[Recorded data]
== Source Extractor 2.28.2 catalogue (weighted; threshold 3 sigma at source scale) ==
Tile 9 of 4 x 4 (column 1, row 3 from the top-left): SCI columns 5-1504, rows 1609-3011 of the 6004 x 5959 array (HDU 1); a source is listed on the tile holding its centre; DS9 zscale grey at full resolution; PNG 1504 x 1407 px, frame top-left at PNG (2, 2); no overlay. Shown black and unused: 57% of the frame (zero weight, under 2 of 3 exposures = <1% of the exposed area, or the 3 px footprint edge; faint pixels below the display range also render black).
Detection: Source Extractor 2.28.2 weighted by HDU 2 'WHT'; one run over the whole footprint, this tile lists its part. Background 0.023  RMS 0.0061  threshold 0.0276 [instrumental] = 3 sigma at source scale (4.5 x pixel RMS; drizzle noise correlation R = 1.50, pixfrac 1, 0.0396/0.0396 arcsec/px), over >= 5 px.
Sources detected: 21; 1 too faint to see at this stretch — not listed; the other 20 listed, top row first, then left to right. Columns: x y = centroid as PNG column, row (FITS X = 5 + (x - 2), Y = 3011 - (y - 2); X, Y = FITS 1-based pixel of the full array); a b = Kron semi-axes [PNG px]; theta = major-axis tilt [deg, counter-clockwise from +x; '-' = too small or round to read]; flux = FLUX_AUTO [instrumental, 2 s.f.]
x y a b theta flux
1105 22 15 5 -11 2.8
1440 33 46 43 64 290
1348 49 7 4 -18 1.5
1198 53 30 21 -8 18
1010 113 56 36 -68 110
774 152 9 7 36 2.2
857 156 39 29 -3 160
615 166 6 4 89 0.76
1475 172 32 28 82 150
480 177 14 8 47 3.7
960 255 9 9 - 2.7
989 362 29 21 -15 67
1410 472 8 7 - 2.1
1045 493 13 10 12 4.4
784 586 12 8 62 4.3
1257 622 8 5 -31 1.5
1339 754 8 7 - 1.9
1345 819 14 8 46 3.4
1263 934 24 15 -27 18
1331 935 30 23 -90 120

* GIVEN PROBLEM:
Reproduce all of these lines verbatim.

* OUTPUT OF THE TASK:
== Source Extractor 2.28.2 catalogue (weighted; threshold 3 sigma at source scale) ==
Tile 9 of 4 x 4 (column 1, row 3 from the top-left): SCI columns 5-1504, rows 1609-3011 of the 6004 x 5959 array (HDU 1); a source is listed on the tile holding its centre; DS9 zscale grey at full resolution; PNG 1504 x 1407 px, frame top-left at PNG (2, 2); no overlay. Shown black and unused: 57% of the frame (zero weight, under 2 of 3 exposures = <1% of the exposed area, or the 3 px footprint edge; faint pixels below the display range also render black).
Detection: Source Extractor 2.28.2 weighted by HDU 2 'WHT'; one run over the whole footprint, this tile lists its part. Background 0.023  RMS 0.0061  threshold 0.0276 [instrumental] = 3 sigma at source scale (4.5 x pixel RMS; drizzle noise correlation R = 1.50, pixfrac 1, 0.0396/0.0396 arcsec/px), over >= 5 px.
Sources detected: 21; 1 too faint to see at this stretch — not listed; the other 20 listed, top row first, then left to right. Columns: x y = centroid as PNG column, row (FITS X = 5 + (x - 2), Y = 3011 - (y - 2); X, Y = FITS 1-based pixel of the full array); a b = Kron semi-axes [PNG px]; theta = major-axis tilt [deg, counter-clockwise from +x; '-' = too small or round to read]; flux = FLUX_AUTO [instrumental, 2 s.f.]
x y a b theta flux
1105 22 15 5 -11 2.8
1440 33 46 43 64 290
1348 49 7 4 -18 1.5
1198 53 30 21 -8 18
1010 113 56 36 -68 110
774 152 9 7 36 2.2
857 156 39 29 -3 160
615 166 6 4 89 0.76
1475 172 32 28 82 150
480 177 14 8 47 3.7
960 255 9 9 - 2.7
989 362 29 21 -15 67
1410 472 8 7 - 2.1
1045 493 13 10 12 4.4
784 586 12 8 62 4.3
1257 622 8 5 -31 1.5
1339 754 8 7 - 1.9
1345 819 14 8 46 3.4
1263 934 24 15 -27 18
1331 935 30 23 -90 120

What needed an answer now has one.